*PASSAGE TO READ*.
What's wrong with it? If you meant the post right above yours, I'm sure he just screwed up that post. Could've just as well happened with two completely independent people.


----------



## Ellis (Apr 28, 2009)

StefanPochmann said:


> Ellis said:
> 
> 
> > ^can you stop using 2 accounts to post the same thing or answers to your own questions? I know you are brothers, but it can and will get super annoying.
> ...



Okay, but it was exactly the same, why not just delete it? It's like double posting on multiple accounts. And this was the second time (at least) he/they made that mistake.


----------



## Stefan (Apr 28, 2009)

Ellis said:


> but it was exactly the same


No it wasn't. See the [noparse][/quote]_______[/noparse] at the end? Suggests a screwed up attempt to quote and reply to. Nothing to do with them being brothers.


----------



## Ellis (Apr 28, 2009)

*MATERIAL*.
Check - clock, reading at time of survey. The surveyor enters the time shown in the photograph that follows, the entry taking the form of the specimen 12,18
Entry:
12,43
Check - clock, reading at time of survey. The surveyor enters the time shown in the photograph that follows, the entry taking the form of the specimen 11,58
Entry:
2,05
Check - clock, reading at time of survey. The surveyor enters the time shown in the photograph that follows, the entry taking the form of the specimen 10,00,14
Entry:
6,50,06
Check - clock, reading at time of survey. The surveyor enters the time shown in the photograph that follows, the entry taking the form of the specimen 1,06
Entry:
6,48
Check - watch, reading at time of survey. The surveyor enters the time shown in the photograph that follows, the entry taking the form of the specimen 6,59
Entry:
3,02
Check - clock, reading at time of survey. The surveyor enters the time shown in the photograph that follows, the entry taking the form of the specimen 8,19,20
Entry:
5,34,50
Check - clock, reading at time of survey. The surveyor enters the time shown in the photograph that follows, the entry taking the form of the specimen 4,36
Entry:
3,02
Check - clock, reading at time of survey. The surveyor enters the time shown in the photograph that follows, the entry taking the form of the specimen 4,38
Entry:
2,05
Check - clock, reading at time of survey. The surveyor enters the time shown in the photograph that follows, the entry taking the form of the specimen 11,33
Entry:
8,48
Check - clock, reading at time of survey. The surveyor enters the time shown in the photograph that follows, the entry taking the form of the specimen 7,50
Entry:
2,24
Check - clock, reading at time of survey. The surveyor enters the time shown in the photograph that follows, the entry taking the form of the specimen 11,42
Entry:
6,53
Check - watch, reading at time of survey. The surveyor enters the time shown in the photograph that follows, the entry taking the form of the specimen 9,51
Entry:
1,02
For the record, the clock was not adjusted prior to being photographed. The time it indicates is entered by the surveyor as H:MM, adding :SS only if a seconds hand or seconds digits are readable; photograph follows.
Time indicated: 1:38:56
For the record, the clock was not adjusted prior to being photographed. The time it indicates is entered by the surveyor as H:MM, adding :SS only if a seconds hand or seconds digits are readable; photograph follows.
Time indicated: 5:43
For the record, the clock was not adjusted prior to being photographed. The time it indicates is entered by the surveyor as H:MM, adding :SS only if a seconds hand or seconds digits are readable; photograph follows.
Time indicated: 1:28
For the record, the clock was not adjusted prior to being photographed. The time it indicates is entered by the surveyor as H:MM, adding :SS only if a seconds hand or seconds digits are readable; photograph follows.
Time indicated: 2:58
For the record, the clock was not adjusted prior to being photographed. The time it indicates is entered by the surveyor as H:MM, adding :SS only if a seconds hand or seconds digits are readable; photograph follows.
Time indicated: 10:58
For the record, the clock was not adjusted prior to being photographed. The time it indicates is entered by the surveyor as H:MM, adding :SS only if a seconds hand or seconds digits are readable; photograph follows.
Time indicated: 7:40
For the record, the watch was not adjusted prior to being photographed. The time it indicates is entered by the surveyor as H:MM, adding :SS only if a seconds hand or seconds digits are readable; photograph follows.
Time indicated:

*WHAT THE EXERCISE ASKS*. Could you update the stretch of the forum thread above from "## Stefan (Apr" through "them being brothers." by rewriting it with "cousins" in place of "brothers"?

*FINAL RESULT*.
## Stefan (Apr 28, 2009)

Ellis said:


> but it was exactly the same


No it wasn't. See the [noparse][/quote]_______[/noparse] at the end? Suggests a screwed up attempt to quote and reply to. Nothing to do with them being cousins.